• _Written task_
Reproduce the entries shown below only from the line with "été publiée en" down to the line with "maquillado personalizado.", keeping both end lines and copying each one exactly.

** Records for this task follows **

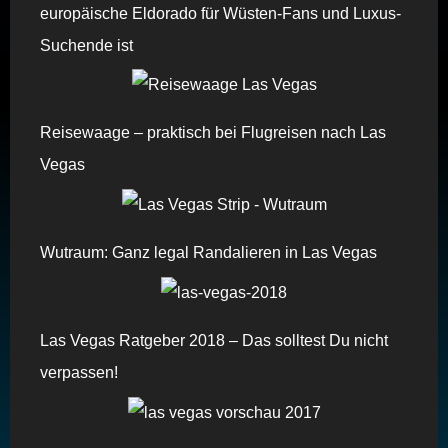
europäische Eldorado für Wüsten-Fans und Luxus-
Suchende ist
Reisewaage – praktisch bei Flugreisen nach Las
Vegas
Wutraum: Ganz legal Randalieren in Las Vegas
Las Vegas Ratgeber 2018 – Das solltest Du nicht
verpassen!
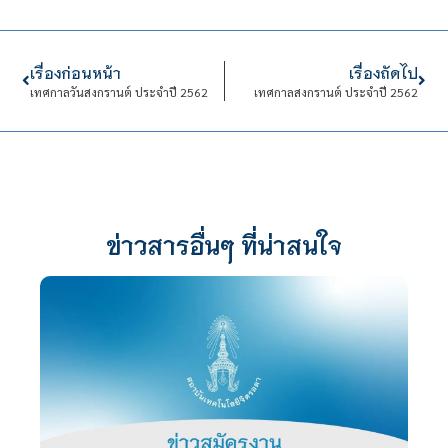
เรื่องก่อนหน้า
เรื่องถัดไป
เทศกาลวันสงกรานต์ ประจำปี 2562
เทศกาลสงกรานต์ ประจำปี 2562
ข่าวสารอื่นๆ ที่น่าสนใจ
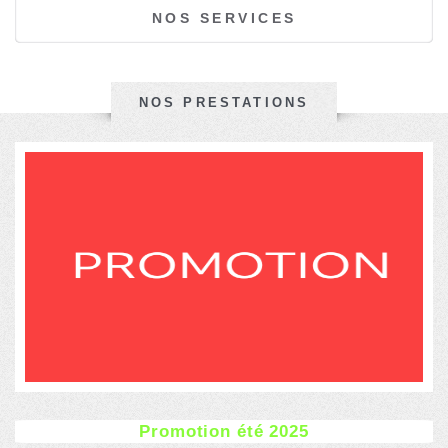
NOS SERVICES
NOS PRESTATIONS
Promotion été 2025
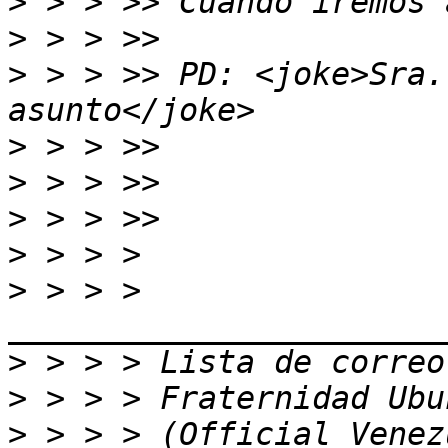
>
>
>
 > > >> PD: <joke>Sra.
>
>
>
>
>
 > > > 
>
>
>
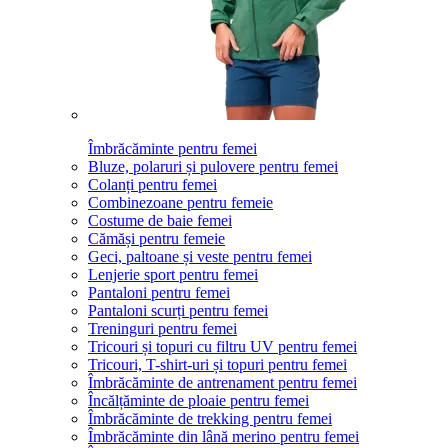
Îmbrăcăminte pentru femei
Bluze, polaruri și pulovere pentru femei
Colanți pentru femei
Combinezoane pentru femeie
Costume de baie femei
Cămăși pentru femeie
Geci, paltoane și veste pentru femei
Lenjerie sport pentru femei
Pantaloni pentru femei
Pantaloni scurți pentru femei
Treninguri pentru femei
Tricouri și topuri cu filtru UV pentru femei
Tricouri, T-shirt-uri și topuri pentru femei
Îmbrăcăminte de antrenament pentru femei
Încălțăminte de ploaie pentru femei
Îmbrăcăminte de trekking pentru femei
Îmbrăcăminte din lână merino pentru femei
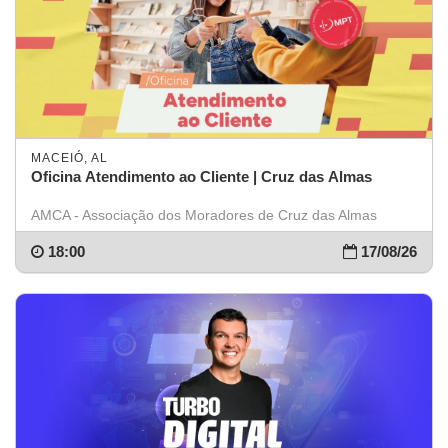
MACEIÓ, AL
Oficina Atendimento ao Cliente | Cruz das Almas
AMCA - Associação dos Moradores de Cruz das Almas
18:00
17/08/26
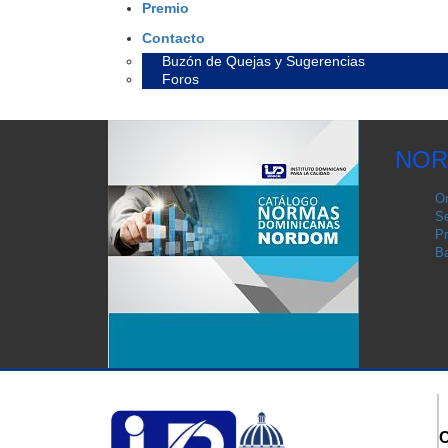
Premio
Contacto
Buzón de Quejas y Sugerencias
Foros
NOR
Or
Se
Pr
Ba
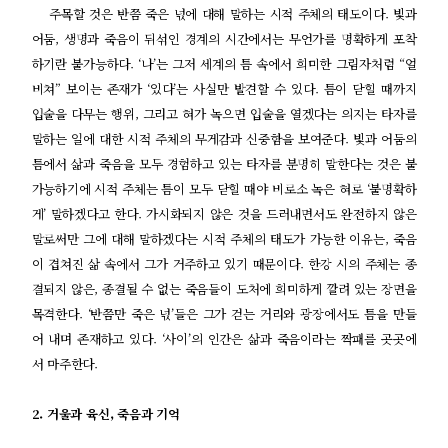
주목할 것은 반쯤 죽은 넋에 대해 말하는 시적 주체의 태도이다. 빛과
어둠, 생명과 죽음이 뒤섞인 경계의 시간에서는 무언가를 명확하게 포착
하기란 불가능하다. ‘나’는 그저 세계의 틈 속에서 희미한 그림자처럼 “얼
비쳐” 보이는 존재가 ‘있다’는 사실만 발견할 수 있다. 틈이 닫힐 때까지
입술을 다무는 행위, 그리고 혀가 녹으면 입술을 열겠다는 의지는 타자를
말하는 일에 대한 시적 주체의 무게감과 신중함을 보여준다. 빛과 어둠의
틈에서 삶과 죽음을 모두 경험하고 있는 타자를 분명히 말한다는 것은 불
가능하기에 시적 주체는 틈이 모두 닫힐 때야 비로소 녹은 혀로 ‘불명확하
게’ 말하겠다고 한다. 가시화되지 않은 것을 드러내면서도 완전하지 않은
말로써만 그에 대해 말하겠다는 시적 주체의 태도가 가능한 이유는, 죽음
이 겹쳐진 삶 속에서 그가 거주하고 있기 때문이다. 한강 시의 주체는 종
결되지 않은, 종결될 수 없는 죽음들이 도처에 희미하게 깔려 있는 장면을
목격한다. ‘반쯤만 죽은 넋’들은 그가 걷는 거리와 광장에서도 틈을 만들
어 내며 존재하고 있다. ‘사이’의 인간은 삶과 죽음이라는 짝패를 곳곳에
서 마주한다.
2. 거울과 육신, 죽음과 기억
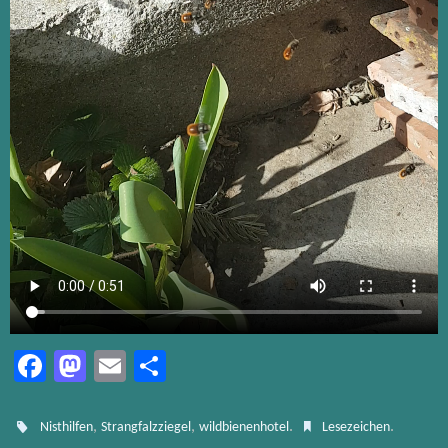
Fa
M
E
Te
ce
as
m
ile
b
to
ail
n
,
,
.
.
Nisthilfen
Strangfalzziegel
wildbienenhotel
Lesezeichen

** End of Records for this task **
** Records for this task follows **

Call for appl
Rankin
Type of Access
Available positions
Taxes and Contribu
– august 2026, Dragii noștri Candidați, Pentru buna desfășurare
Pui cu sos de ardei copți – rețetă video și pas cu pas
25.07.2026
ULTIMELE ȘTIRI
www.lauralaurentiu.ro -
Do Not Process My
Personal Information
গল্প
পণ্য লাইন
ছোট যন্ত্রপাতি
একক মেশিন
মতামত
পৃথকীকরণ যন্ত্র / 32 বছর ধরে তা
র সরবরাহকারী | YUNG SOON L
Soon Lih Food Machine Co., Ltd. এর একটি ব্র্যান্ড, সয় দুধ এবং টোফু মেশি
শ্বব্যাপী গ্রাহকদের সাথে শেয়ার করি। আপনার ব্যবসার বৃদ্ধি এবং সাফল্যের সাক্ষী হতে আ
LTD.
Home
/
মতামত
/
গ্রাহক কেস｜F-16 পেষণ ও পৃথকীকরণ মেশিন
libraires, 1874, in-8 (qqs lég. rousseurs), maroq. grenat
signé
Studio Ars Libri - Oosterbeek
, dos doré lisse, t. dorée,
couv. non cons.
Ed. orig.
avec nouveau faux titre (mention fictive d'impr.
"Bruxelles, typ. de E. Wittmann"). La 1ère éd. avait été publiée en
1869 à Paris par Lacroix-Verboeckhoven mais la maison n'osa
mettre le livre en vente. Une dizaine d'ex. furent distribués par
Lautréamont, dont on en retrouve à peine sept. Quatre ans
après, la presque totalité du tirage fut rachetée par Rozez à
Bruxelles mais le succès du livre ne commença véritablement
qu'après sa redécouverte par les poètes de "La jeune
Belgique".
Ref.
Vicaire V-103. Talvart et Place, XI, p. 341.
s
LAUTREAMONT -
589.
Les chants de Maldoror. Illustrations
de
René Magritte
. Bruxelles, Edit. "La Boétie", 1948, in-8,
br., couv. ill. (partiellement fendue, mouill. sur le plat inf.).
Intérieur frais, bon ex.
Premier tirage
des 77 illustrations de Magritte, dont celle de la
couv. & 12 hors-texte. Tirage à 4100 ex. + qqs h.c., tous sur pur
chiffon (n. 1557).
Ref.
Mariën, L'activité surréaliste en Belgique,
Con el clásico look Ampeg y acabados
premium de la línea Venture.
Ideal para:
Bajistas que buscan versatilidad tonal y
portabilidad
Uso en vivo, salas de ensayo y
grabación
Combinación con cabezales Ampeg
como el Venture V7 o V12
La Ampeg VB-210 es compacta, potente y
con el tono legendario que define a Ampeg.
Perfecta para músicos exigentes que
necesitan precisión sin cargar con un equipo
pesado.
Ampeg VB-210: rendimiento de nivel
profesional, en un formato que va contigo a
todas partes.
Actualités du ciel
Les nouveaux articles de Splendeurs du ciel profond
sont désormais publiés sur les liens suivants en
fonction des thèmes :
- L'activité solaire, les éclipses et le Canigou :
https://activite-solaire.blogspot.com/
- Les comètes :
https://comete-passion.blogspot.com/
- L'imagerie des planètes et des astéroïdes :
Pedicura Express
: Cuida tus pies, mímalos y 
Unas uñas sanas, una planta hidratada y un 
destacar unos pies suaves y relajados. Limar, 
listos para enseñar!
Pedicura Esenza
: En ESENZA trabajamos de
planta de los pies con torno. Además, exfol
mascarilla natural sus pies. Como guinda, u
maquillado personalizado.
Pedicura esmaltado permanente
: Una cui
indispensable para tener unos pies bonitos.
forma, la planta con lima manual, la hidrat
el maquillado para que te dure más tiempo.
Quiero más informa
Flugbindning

** End of Records for this task **
** Records for this task follows **

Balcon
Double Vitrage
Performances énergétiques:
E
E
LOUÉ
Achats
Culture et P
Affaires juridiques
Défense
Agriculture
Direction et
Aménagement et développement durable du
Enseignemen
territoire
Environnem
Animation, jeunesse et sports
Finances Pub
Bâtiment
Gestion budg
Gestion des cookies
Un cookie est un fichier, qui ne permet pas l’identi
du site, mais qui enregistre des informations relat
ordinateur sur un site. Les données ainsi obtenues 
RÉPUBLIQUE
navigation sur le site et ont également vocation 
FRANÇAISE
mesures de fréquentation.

** End of Records for this task **

• _Output for this task_
"Bruxelles, typ. de E. Wittmann"). La 1ère éd. avait été publiée en
1869 à Paris par Lacroix-Verboeckhoven mais la maison n'osa
mettre le livre en vente. Une dizaine d'ex. furent distribués par
Lautréamont, dont on en retrouve à peine sept. Quatre ans
après, la presque totalité du tirage fut rachetée par Rozez à
Bruxelles mais le succès du livre ne commença véritablement
qu'après sa redécouverte par les poètes de "La jeune
Belgique".
Ref.
Vicaire V-103. Talvart et Place, XI, p. 341.
s
LAUTREAMONT -
589.
Les chants de Maldoror. Illustrations
de
René Magritte
. Bruxelles, Edit. "La Boétie", 1948, in-8,
br., couv. ill. (partiellement fendue, mouill. sur le plat inf.).
Intérieur frais, bon ex.
Premier tirage
des 77 illustrations de Magritte, dont celle de la
couv. & 12 hors-texte. Tirage à 4100 ex. + qqs h.c., tous sur pur
chiffon (n. 1557).
Ref.
Mariën, L'activité surréaliste en Belgique,
Con el clásico look Ampeg y acabados
premium de la línea Venture.
Ideal para:
Bajistas que buscan versatilidad tonal y
portabilidad
Uso en vivo, salas de ensayo y
grabación
Combinación con cabezales Ampeg
como el Venture V7 o V12
La Ampeg VB-210 es compacta, potente y
con el tono legendario que define a Ampeg.
Perfecta para músicos exigentes que
necesitan precisión sin cargar con un equipo
pesado.
Ampeg VB-210: rendimiento de nivel
profesional, en un formato que va contigo a
todas partes.
Actualités du ciel
Les nouveaux articles de Splendeurs du ciel profond
sont désormais publiés sur les liens suivants en
fonction des thèmes :
- L'activité solaire, les éclipses et le Canigou :
https://activite-solaire.blogspot.com/
- Les comètes :
https://comete-passion.blogspot.com/
- L'imagerie des planètes et des astéroïdes :
Pedicura Express
: Cuida tus pies, mímalos y 
Unas uñas sanas, una planta hidratada y un 
destacar unos pies suaves y relajados. Limar, 
listos para enseñar!
Pedicura Esenza
: En ESENZA trabajamos de
planta de los pies con torno. Además, exfol
mascarilla natural sus pies. Como guinda, u
maquillado personalizado.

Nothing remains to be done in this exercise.